No direct drug-drug interaction has been formally documented between BENICAR and ALPRAZOLAM in current clinical databases. However, individual patient risk factors including other medications, organ function, and comorbidities should always be evaluated by a qualified healthcare provider.

5. Are BENICAR and ALPRAZOLAM safe during pregnancy?

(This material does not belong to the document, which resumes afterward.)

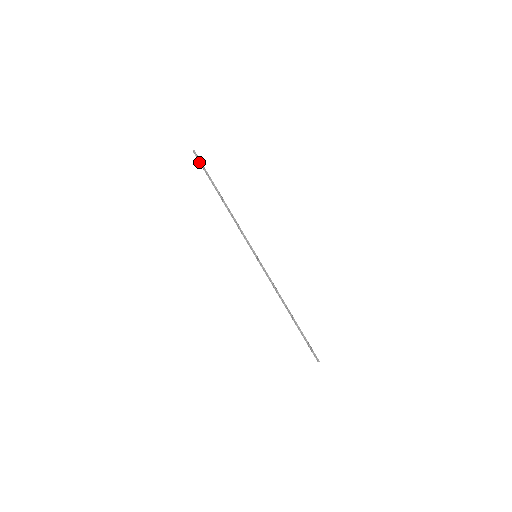
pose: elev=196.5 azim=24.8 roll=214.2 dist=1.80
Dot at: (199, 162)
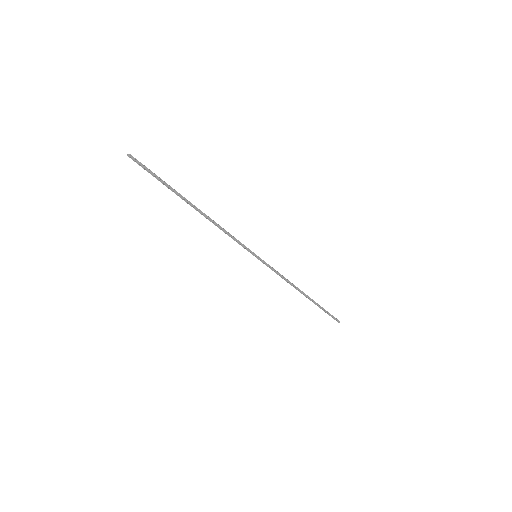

The maternal-fetal safety profiles differ. BENICAR is classified as Category C. Pregnancy Category C (first trimester) and D (second and third trimesters). Exposure during the first trimester is associated with a potential risk of teratogenicity, though data a. ALPRAZOLAM is classified as Category D/X. First trimester: Associated with increased risk of cleft lip/palate (OR 2.0); avoid if possible. Second/third trimester: Risk of benzodiazepine withdrawal or floppy infant syndrome. Always consult a maternal-fetal medicine specialist before taking either drug during pregnancy or lactation.